(AVAILABLE DATA Opens)
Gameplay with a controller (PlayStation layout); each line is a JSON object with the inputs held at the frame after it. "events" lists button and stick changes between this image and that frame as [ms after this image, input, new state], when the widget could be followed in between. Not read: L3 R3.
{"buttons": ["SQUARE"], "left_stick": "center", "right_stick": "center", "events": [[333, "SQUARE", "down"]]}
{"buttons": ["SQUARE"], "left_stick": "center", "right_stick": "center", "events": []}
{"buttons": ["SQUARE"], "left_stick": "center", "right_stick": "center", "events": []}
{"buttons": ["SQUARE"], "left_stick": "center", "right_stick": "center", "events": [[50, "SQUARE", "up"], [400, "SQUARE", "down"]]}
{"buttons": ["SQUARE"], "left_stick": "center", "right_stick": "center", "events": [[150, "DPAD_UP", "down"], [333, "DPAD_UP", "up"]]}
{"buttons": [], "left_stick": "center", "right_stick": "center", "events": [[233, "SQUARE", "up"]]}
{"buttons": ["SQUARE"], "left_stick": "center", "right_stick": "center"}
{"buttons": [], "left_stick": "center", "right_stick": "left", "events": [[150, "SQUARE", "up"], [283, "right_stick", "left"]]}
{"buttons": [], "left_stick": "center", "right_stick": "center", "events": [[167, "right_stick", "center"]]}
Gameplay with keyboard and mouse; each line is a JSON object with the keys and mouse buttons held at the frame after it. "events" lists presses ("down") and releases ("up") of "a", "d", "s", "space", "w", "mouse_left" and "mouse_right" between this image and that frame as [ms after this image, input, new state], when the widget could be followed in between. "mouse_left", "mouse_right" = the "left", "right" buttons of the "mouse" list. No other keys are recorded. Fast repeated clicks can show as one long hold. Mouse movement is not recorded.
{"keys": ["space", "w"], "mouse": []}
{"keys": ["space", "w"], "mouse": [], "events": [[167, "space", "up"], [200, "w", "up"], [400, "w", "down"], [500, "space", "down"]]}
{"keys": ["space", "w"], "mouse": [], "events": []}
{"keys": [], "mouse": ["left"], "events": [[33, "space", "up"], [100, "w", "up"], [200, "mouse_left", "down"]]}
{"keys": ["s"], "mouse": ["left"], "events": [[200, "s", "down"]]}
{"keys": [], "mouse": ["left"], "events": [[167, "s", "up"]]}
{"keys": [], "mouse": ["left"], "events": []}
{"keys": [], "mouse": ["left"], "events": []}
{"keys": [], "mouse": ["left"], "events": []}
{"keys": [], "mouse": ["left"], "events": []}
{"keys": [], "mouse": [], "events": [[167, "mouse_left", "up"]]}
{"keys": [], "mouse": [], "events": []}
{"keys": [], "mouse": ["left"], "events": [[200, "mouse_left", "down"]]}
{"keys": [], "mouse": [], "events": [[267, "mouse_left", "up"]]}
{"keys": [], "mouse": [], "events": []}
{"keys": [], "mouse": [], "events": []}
(AVAILABLE DATA Closes)
* **REQUIRED WORK**:
Go through the data above and repeat all of it exactly.

* **TASK RESULT**:
Gameplay with a controller (PlayStation layout); each line is a JSON object with the inputs held at the frame after it. "events" lists button and stick changes between this image and that frame as [ms after this image, input, new state], when the widget could be followed in between. Not read: L3 R3.
{"buttons": ["SQUARE"], "left_stick": "center", "right_stick": "center", "events": [[333, "SQUARE", "down"]]}
{"buttons": ["SQUARE"], "left_stick": "center", "right_stick": "center", "events": []}
{"buttons": ["SQUARE"], "left_stick": "center", "right_stick": "center", "events": []}
{"buttons": ["SQUARE"], "left_stick": "center", "right_stick": "center", "events": [[50, "SQUARE", "up"], [400, "SQUARE", "down"]]}
{"buttons": ["SQUARE"], "left_stick": "center", "right_stick": "center", "events": [[150, "DPAD_UP", "down"], [333, "DPAD_UP", "up"]]}
{"buttons": [], "left_stick": "center", "right_stick": "center", "events": [[233, "SQUARE", "up"]]}
{"buttons": ["SQUARE"], "left_stick": "center", "right_stick": "center"}
{"buttons": [], "left_stick": "center", "right_stick": "left", "events": [[150, "SQUARE", "up"], [283, "right_stick", "left"]]}
{"buttons": [], "left_stick": "center", "right_stick": "center", "events": [[167, "right_stick", "center"]]}
Gameplay with keyboard and mouse; each line is a JSON object with the keys and mouse buttons held at the frame after it. "events" lists presses ("down") and releases ("up") of "a", "d", "s", "space", "w", "mouse_left" and "mouse_right" between this image and that frame as [ms after this image, input, new state], when the widget could be followed in between. "mouse_left", "mouse_right" = the "left", "right" buttons of the "mouse" list. No other keys are recorded. Fast repeated clicks can show as one long hold. Mouse movement is not recorded.
{"keys": ["space", "w"], "mouse": []}
{"keys": ["space", "w"], "mouse": [], "events": [[167, "space", "up"], [200, "w", "up"], [400, "w", "down"], [500, "space", "down"]]}
{"keys": ["space", "w"], "mouse": [], "events": []}
{"keys": [], "mouse": ["left"], "events": [[33, "space", "up"], [100, "w", "up"], [200, "mouse_left", "down"]]}
{"keys": ["s"], "mouse": ["left"], "events": [[200, "s", "down"]]}
{"keys": [], "mouse": ["left"], "events": [[167, "s", "up"]]}
{"keys": [], "mouse": ["left"], "events": []}
{"keys": [], "mouse": ["left"], "events": []}
{"keys": [], "mouse": ["left"], "events": []}
{"keys": [], "mouse": ["left"], "events": []}
{"keys": [], "mouse": [], "events": [[167, "mouse_left", "up"]]}
{"keys": [], "mouse": [], "events": []}
{"keys": [], "mouse": ["left"], "events": [[200, "mouse_left", "down"]]}
{"keys": [], "mouse": [], "events": [[267, "mouse_left", "up"]]}
{"keys": [], "mouse": [], "events": []}
{"keys": [], "mouse": [], "events": []}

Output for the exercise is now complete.